Par ailleurs, les actions de sensibilisation menées par la DREAL ou le ministère en charge de l’environnement (webinaires, inspections, échanges avec les exploitants) ont contribué à une meilleure remontée d’information sur certains types d’événements, notamment :

  • les mortalités d’espèces protégées sur les parcs éoliens,
  • les fuites de fluides frigorigènes,
  • les explosions de bouteilles de protoxyde d’azote dans les incinérateurs de déchets, liées à l’augmentation des usages détournés de ce gaz pour ses effets euphorisants.

Un nombre d’accidents stable et aucun accident majeur Seveso

Si les déclarations augmentent, le nombre d’accidents, lui, reste stable par rapport à 2024 : on en dénombre 58 en 2025.

Aucun accident majeur au sens de la directive Seveso n’a été recensé en Grand Est. On parle d’« accident majeur » lorsqu’un événement accidentel se produit sur un site industriel classé Seveso et entraîne des conséquences immédiates graves pour le personnel, les populations voisines, les biens ou l’environnement.

En 2025, les principales manifestations d’accidents constatées sont des incendies (51 % des cas) et des rejets de matières dangereuses ou polluantes (35 % des cas).

Les secteurs les plus concernés sont ceux de la gestion des déchets, de l’industrie agroalimentaire et de l’industrie chimique.
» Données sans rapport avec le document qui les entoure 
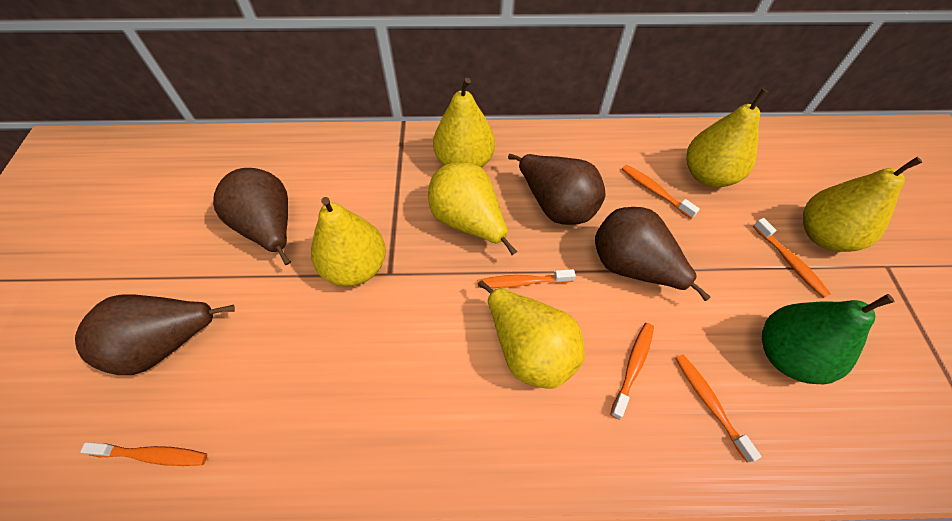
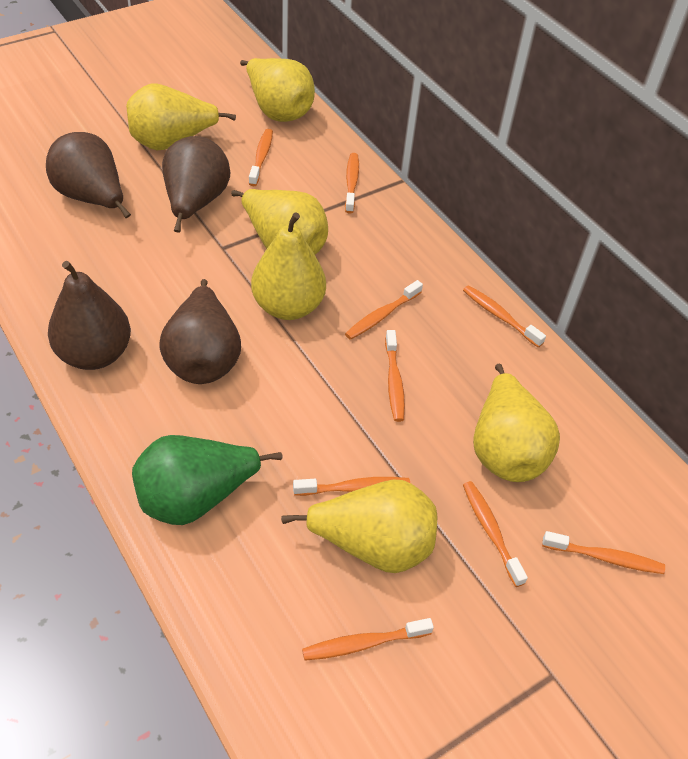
orange toothbrush: [80,442,207,466] [477,269,575,288] [610,323,654,420] [622,165,700,219] [675,354,762,462] [753,218,831,298] = 6 -> [249,129,273,186] [293,477,410,496] [302,618,434,661] [345,153,359,214] [345,280,423,340] [385,330,405,422] [463,285,546,348] [463,481,528,587] [542,531,665,574] = 9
Le retour d’expérience : apprendre des événements pour mieux prévenir les risques

Dans le domaine des risques industriels, le retour d’expérience (REX) regroupe l’ensemble des démarches qui consistent à collecter, analyser et exploiter les informations issues d’accidents ou d’incidents passés.

Le REX repose sur une idée simple : apprendre de ses erreurs, mais aussi de celles des autres, pour progresser sur les plans technique, organisationnel et humain.

À l’échelle de chaque site industriel

Chaque exploitant doit analyser les enchaînements ayant conduit à un accident ou un incident, identifier les causes profondes et mettre en place des actions correctives pour éviter qu’un événement similaire ne se reproduise.

Les inspecteurs de l’environnement de la DREAL Grand Est réalisent, dans ce cadre, des contrôles ciblés à la suite de certains accidents.

À l’échelle nationale

Le bureau d’analyse des risques et pollutions industriels (BARPI), rattaché au ministère chargé de l’environnement, centralise et diffuse le retour d’expérience lié au risque accidentel via la base de données ARIA. Régulièrement, des synthèses thématiques sont mises en ligne. Par exemple, récemment ont été publiés :

  • L’accidentologie dans les silos de matières organiques ;
  • L’accidentologie liée aux travaux par point chaud ;
  • Accidentologie dans l’industrie agroalimentaire laitière ;
  • Centres de tri, transit, regroupement de déchets non dangereux : passage au crible du risque incendie.

Ces documents présentent une synthèse des accidents survenus sur une période donnée (en général 10 ans) et proposent des enseignements concrets pour les exploitants et les pouvoirs publics.

Orienter les actions de contrôle

L’analyse de l’accidentologie permet aussi d’orienter les priorités de contrôle de l’inspection des installations classées, afin de les orienter sur les enjeux prioritaires.

En 2025, la DREAL Grand Est a inspecté une soixantaine de sites opérant dans le secteur des déches pour vérifier la mise en place des mesures de prévention des risques : tri des déchets d’équipements électriques et électroniques, conditions de stockage, dispositifs de détection, plans de défense incendie, adéquation des moyens de lutte. 37% des inspections ont conduit à un rappel à la réglementation. La vigilance sur cette thématique doit être maintenue.